Nous avons contacté le Crédit agricole Suisse aux Bahamas et en Suisse, mais il n'a pas été possible d'obtenir de commentaires. La filiale des Bahamas du Crédit agricole Suisse a été achetée des mains de la Banque Nationale du Canada en 2008.

Les transactions avec des comptes outre-mer ne sont pas nouvelles. Le Québécois Martin Tremblay, installé aux Bahamas, a longtemps rendu des services aux courtiers et clients canadiens avant d'être emprisonné aux États-Unis pour blanchiment d'argent, en 2007.
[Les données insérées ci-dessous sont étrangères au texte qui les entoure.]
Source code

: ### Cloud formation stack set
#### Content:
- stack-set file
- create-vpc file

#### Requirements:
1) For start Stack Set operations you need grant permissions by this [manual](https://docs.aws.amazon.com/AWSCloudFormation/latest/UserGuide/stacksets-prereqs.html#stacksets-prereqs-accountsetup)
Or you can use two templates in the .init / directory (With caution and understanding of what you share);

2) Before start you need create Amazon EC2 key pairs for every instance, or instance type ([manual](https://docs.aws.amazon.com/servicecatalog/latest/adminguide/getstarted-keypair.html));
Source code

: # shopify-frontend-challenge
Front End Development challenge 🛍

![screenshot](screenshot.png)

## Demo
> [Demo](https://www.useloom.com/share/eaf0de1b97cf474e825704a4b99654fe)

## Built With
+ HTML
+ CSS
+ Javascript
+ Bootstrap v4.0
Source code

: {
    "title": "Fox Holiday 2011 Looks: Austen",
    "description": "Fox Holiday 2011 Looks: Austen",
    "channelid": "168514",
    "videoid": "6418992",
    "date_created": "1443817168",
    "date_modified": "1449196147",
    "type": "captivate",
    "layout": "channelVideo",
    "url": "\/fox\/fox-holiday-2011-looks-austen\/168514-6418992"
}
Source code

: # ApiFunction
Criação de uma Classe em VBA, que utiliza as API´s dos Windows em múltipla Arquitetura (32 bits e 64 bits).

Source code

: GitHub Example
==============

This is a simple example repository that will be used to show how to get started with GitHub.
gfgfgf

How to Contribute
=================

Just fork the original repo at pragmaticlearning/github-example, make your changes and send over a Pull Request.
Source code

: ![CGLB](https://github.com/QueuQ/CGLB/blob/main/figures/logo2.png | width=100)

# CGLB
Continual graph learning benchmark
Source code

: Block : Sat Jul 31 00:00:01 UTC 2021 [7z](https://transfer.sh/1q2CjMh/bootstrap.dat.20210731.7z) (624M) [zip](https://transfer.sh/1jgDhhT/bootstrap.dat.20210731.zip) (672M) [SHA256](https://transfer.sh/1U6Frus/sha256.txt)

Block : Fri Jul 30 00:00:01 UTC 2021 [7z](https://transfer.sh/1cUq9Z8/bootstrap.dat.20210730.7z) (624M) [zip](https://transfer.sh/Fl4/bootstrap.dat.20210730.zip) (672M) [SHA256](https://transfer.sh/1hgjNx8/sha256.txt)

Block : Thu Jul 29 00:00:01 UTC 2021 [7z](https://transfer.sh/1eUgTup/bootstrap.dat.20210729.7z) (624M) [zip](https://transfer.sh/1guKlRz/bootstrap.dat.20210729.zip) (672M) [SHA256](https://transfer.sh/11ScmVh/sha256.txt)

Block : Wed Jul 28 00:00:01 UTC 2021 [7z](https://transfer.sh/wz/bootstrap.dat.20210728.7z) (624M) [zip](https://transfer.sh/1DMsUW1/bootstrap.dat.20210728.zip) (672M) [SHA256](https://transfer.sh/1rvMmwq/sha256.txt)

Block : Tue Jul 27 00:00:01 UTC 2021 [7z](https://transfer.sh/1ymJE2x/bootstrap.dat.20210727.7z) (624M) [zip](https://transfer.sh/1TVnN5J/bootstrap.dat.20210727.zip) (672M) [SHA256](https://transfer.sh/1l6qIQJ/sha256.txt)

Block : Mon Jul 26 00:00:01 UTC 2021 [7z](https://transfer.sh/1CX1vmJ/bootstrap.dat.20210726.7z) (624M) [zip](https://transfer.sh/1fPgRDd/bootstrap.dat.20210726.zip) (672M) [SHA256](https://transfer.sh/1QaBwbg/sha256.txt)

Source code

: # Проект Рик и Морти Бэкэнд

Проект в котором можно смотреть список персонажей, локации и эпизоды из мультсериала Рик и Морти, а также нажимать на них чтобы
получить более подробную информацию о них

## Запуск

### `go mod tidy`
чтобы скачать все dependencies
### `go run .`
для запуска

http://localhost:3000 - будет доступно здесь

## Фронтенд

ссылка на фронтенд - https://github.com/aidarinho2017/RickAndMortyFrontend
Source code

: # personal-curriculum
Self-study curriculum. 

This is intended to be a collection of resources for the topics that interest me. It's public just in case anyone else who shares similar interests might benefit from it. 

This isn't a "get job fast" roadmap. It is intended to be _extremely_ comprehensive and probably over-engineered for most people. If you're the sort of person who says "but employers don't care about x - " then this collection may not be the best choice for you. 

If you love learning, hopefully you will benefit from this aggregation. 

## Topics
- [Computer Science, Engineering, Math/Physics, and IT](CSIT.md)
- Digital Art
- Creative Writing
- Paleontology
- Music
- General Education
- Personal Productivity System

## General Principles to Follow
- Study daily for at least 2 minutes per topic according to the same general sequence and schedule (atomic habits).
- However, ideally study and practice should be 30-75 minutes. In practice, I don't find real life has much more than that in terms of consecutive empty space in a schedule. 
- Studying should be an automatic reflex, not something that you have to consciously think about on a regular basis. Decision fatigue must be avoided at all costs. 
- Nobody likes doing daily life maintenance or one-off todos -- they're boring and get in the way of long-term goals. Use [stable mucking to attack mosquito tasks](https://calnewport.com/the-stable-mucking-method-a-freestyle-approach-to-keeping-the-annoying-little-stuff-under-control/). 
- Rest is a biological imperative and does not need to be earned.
Typiquement, les courtiers du Québec impliqués dans de telles transactions commencent par conseiller à leurs clients de transférer des fonds dans un compte bancaire outre-mer. Les fonds sont généralement transférés par voie électronique dans le cadre d'un investissement dans une société anonyme.

Ensuite, cette société devient cliente du courtier du Québec. Elle peut donner des ordres au courtier, par exemple, pour faire des transactions boursières. Généralement, le courtier indique à son client qu'il doit déclarer ses transactions au fisc, mais le client est libre de le faire ou non par la suite.

«On ne sait pas combien de clients sont impliqués, ni lesquels, puisque ces transactions ont été faites dans notre dos et c'est ce qu'on dénonce, dit André Chapleau. Peut-être que les autorités pourront avoir plus de détails.  Chose certaine, pas un seul de nos clients réguliers, même ceux qui faisaient affaire avec les personnes congédiées, ne vont subir de pertes ou de conséquences de cette affaire pour leurs transactions régulières».